Power

The Roadmap to End ‘Right-to-Work’ Laws Could Run Through Kentucky

If Kentucky unions win their case before the state supreme court, we might see copycat lawsuits in the states with similar anti-labor laws.

Kentucky Gov. Matt Bevin (R) pushed for state GOP lawmakers to rush through an anti-union "right-to-work" bill. McNamee/Getty Images

Kentucky last year became the latest state to pass a so-called right-to-work law, after Republican legislators took control of the state house for the first time in almost 100 years  and advanced the bill at whiplash speed at the urging of the state’s anti-union governor.

The law undermines unions’ ability to bargain on employees’ behalf by allowing workers at unionized job sites to avoid paying membership dues while still reaping union benefits.

Now, a challenge brought by unions in the Kentucky Supreme Court might bring down the law—and suggest a roadmap for progressives in the more than two-dozen states where identical laws have hamstrung labor. The suit comes only a few months after the U.S. Supreme Court ruled that public-sector workers in unionized workplaces aren’t required to pay union dues.

Arguing last month before the Kentucky high court, plaintiffs’ attorney Irwin Cutler called the Kentucky GOP law an “attack on unions.” Cutler said the state constitution was designed to protect against special legislation like the Republican-backed law, and argued the law was unconstitutional on the grounds it violates equal protection rights, among other violations. 

“It’s going to make for an economy where the rich are richer and where the middle class and the poor are getting poorer,” said Cutler, a partner with the Louisville-based law firm Priddy, Cutler, Naake, and Meade.

The offices of Republican Gov. Matt Bevin and Democratic Attorney General Andy Beshear didn’t respond to requests for comment on the case.

Cutler said a decision could come by year’s end, and a pro-union ruling would notch a major victory for labor. Although lower courts in states with GOP-majority legislatures like West Virginia and Indiana have temporarily blocked “right-to-work” laws, the wins were short-lived when the Indiana Supreme Court and the West Virginia Supreme Court upheld the laws in 2014 and 2017, respectively.

This losing record has foiled unions’ attempts to beat back the tide of “right-to-work” laws, as West Virginia justices noted, writing, “twenty-seven other states have adopted ‘right-to-work’ laws … and the unions have not shown a single one that has been struck down by an appellate court.”

But labor advocates see a growing pro-worker shift in so-called right-to-work states, amid what the head of the AFL-CIO recently described as a “true groundswell.” Last spring, teacher walkouts in three “right-to-work” states, Arizona, West Virginia, and Oklahoma, won wage concessions in Republican-held statehouses. Last month, two-thirds of Missouri voters rejected the state’s Republican-backed “right-to-work” law at the ballot box despite an anti-union campaign launched by the state’s business lobby.

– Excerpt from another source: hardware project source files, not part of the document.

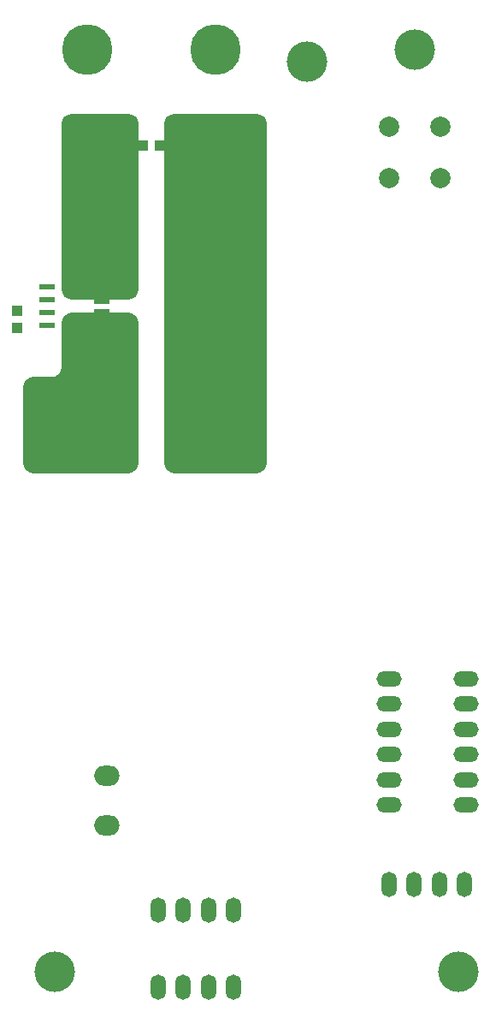
<source format=gbr>
G04 #@! TF.FileFunction,Copper,L2,Bot,Signal*
%FSLAX46Y46*%
G04 Gerber Fmt 4.6, Leading zero omitted, Abs format (unit mm)*
G04 Created by KiCad (PCBNEW 4.0.3-stable) date 08/16/16 04:16:06*
%MOMM*%
%LPD*%
G01*
G04 APERTURE LIST*
%ADD10C,0.100000*%
%ADD11C,2.000000*%
%ADD12C,4.000000*%
%ADD13O,2.499360X1.998980*%
%ADD14R,1.000000X1.100000*%
%ADD15O,2.500000X1.500000*%
%ADD16C,2.500000*%
%ADD17C,5.000000*%
%ADD18O,1.500000X2.500000*%
%ADD19R,1.550000X1.000000*%
%ADD20R,1.550000X0.600000*%
%ADD21R,1.100000X1.000000*%
%ADD22C,0.200000*%
G04 APERTURE END LIST*
D10*
D11*
X43180000Y-11430000D03*
X43180000Y-16510000D03*
X38100000Y-11430000D03*
X38100000Y-16510000D03*
D12*
X40640000Y-3810000D03*
D13*
X10160000Y-80545940D03*
X10160000Y-75664060D03*
D14*
X1270000Y-29630000D03*
X1270000Y-31330000D03*
D15*
X45720000Y-66040000D03*
X45720000Y-68540000D03*
X45720000Y-71040000D03*
X45720000Y-73540000D03*
X45720000Y-76040000D03*
X45720000Y-78540000D03*
D16*
X17145000Y-11430000D03*
X12065000Y-11430000D03*
D17*
X20955000Y-3810000D03*
X8255000Y-3810000D03*
D15*
X38100000Y-66040000D03*
X38100000Y-68540000D03*
X38100000Y-71040000D03*
X38100000Y-73540000D03*
X38100000Y-76040000D03*
X38100000Y-78540000D03*
D18*
X38100000Y-86360000D03*
X40600000Y-86360000D03*
X43100000Y-86360000D03*
X45600000Y-86360000D03*
X15240000Y-96520000D03*
X17740000Y-96520000D03*
X20240000Y-96520000D03*
X22740000Y-96520000D03*
D19*
X9685000Y-27460000D03*
X9685000Y-28460000D03*
X9685000Y-29960000D03*
X9685000Y-30960000D03*
D20*
X4285000Y-31115000D03*
X4285000Y-29845000D03*
X4285000Y-28575000D03*
X4285000Y-27305000D03*
D21*
X15455000Y-13335000D03*
X13755000Y-13335000D03*
D18*
X15240000Y-88900000D03*
X17740000Y-88900000D03*
X20240000Y-88900000D03*
X22740000Y-88900000D03*
D12*
X30000000Y-5000000D03*
X45000000Y-95000000D03*
X5000000Y-95000000D03*
D22*
G36*
X25378666Y-10330319D02*
X25670011Y-10524989D01*
X25864681Y-10816334D01*
X25935000Y-11169851D01*
X25935000Y-44710149D01*
X25864681Y-45063666D01*
X25670011Y-45355011D01*
X25378666Y-45549681D01*
X25025149Y-45620000D01*
X16884851Y-45620000D01*
X16531334Y-45549681D01*
X16239989Y-45355011D01*
X16045319Y-45063666D01*
X15975000Y-44710149D01*
X15975000Y-11169851D01*
X16045319Y-10816334D01*
X16239989Y-10524989D01*
X16531334Y-10330319D01*
X16884851Y-10260000D01*
X25025149Y-10260000D01*
X25378666Y-10330319D01*
X25378666Y-10330319D01*
G37*
X25378666Y-10330319D02*
X25670011Y-10524989D01*
X25864681Y-10816334D01*
X25935000Y-11169851D01*
X25935000Y-44710149D01*
X25864681Y-45063666D01*
X25670011Y-45355011D01*
X25378666Y-45549681D01*
X25025149Y-45620000D01*
X16884851Y-45620000D01*
X16531334Y-45549681D01*
X16239989Y-45355011D01*
X16045319Y-45063666D01*
X15975000Y-44710149D01*
X15975000Y-11169851D01*
X16045319Y-10816334D01*
X16239989Y-10524989D01*
X16531334Y-10330319D01*
X16884851Y-10260000D01*
X25025149Y-10260000D01*
X25378666Y-10330319D01*
G36*
X12678666Y-10330319D02*
X12970011Y-10524989D01*
X13164681Y-10816334D01*
X13235000Y-11169851D01*
X13235000Y-27565149D01*
X13164681Y-27918666D01*
X12970011Y-28210011D01*
X12678666Y-28404681D01*
X12325149Y-28475000D01*
X6724851Y-28475000D01*
X6371334Y-28404681D01*
X6079989Y-28210011D01*
X5885319Y-27918666D01*
X5815000Y-27565149D01*
X5815000Y-11169851D01*
X5885319Y-10816334D01*
X6079989Y-10524989D01*
X6371334Y-10330319D01*
X6724851Y-10260000D01*
X12325149Y-10260000D01*
X12678666Y-10330319D01*
X12678666Y-10330319D01*
G37*
X12678666Y-10330319D02*
X12970011Y-10524989D01*
X13164681Y-10816334D01*
X13235000Y-11169851D01*
X13235000Y-27565149D01*
X13164681Y-27918666D01*
X12970011Y-28210011D01*
X12678666Y-28404681D01*
X12325149Y-28475000D01*
X6724851Y-28475000D01*
X6371334Y-28404681D01*
X6079989Y-28210011D01*
X5885319Y-27918666D01*
X5815000Y-27565149D01*
X5815000Y-11169851D01*
X5885319Y-10816334D01*
X6079989Y-10524989D01*
X6371334Y-10330319D01*
X6724851Y-10260000D01*
X12325149Y-10260000D01*
X12678666Y-10330319D01*
G36*
X12678666Y-30015319D02*
X12970011Y-30209989D01*
X13164681Y-30501334D01*
X13235000Y-30854851D01*
X13235000Y-44710149D01*
X13164681Y-45063666D01*
X12970011Y-45355011D01*
X12678666Y-45549681D01*
X12325149Y-45620000D01*
X2914851Y-45620000D01*
X2561334Y-45549681D01*
X2269989Y-45355011D01*
X2075319Y-45063666D01*
X2005000Y-44710149D01*
X2005000Y-37204851D01*
X2075319Y-36851334D01*
X2269989Y-36559989D01*
X2561334Y-36365319D01*
X2914851Y-36295000D01*
X4715000Y-36295000D01*
X4734509Y-36293079D01*
X5117192Y-36216959D01*
X5153240Y-36202027D01*
X5477664Y-35985254D01*
X5505254Y-35957664D01*
X5722027Y-35633240D01*
X5736959Y-35597192D01*
X5813079Y-35214509D01*
X5815000Y-35195000D01*
X5815000Y-30854851D01*
X5885319Y-30501334D01*
X6079989Y-30209989D01*
X6371334Y-30015319D01*
X6724851Y-29945000D01*
X12325149Y-29945000D01*
X12678666Y-30015319D01*
X12678666Y-30015319D01*
G37*
X12678666Y-30015319D02*
X12970011Y-30209989D01*
X13164681Y-30501334D01*
X13235000Y-30854851D01*
X13235000Y-44710149D01*
X13164681Y-45063666D01*
X12970011Y-45355011D01*
X12678666Y-45549681D01*
X12325149Y-45620000D01*
X2914851Y-45620000D01*
X2561334Y-45549681D01*
X2269989Y-45355011D01*
X2075319Y-45063666D01*
X2005000Y-44710149D01*
X2005000Y-37204851D01*
X2075319Y-36851334D01*
X2269989Y-36559989D01*
X2561334Y-36365319D01*
X2914851Y-36295000D01*
X4715000Y-36295000D01*
X4734509Y-36293079D01*
X5117192Y-36216959D01*
X5153240Y-36202027D01*
X5477664Y-35985254D01*
X5505254Y-35957664D01*
X5722027Y-35633240D01*
X5736959Y-35597192D01*
X5813079Y-35214509D01*
X5815000Y-35195000D01*
X5815000Y-30854851D01*
X5885319Y-30501334D01*
X6079989Y-30209989D01*
X6371334Y-30015319D01*
X6724851Y-29945000D01*
X12325149Y-29945000D01*
X12678666Y-30015319D01*
M02*

</source>
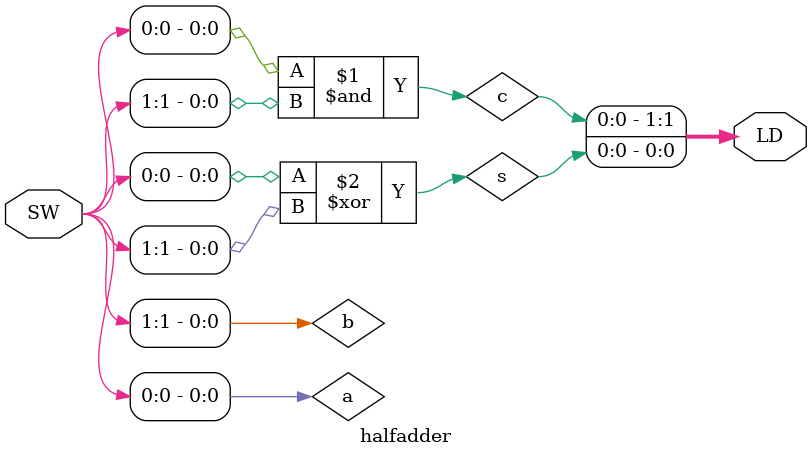
<source format=sv>
`timescale 1ns / 1ps


module halfadder(

input logic [1:0] SW,
output logic [1:0] LD
);
logic a,b,s,c;

assign a=SW[0];
assign b=SW[1];
assign s=LD[0];
assign c=LD[1];

and carry(c,a,b );
xor sum (s,a,b);

endmodule

</source>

“In Missouri, I think it was a game-changing thing,” said Ariana Levinson, an expert in labor law and a professor with the University of Louisville’s Brandeis School of Law, who has written about the Kentucky case. “That signals that the tide may be turning, and there may not be a lot of room for the conservative-type organizations that push right-to-work to push it at the state level.”

Like many so-called right-to-work bills, Kentucky’s was drawn from the playbook of Americans for Prosperity (AFP), the libertarian anti-labor organization founded by the billionaire Koch brothers. The organization acknowledged waging an all-out campaign for the legislation beginning in 2014. The push included making 473,000 phone calls and knocking on more than 45,000 doors. In 2016, as the Richmond Register reported, AFP bankrolled Republican candidates who swiftly passed the anti-union legislation, arguing the law would make the state attractive to businesses. 

What happened instead was a plunge in job growth. Kentucky added nearly three-quarters fewer non-farm jobs in the 17 months after the law was enacted than in the 17 months before, according to labor statistics analyzed by the Kentucky Center for Economic Policy, which has filed a friend of the court brief in the Kentucky case.

Research from the 1990s suggests labor unions raise the wages and benefits of represented workers by 28 percent, while also lifting the pay of non-unionized workers. One 2018 study found voter turnout was 2 to 3 percent lower in “right-to-work” counties due to weaker get-out-the-vote efforts by labor organizations.

Levinson, the law professor, suggests a win for unions in the Kentucky case might spur copycat suits in states with similar laws, depending on which arguments Kentucky’s high court finds convincing.

“If the Kentucky Supreme Court writes a decision that [the law] denies unionized workers or union employers of their right to equal protections, that would be something that another court … could rely on as persuasive,” she said.

But persuasive isn’t the same as a binding precedent. Levinson said courts can choose to rely on it, or not.

And, she notes, the Kentucky legal victory would be a limited one, as the legislative and legal battleground over “right-to-work” laws shifts, increasingly, to cities and counties that have enacted the ordinances. She said a union win in the Kentucky Supreme Court would still leave those laws in effect.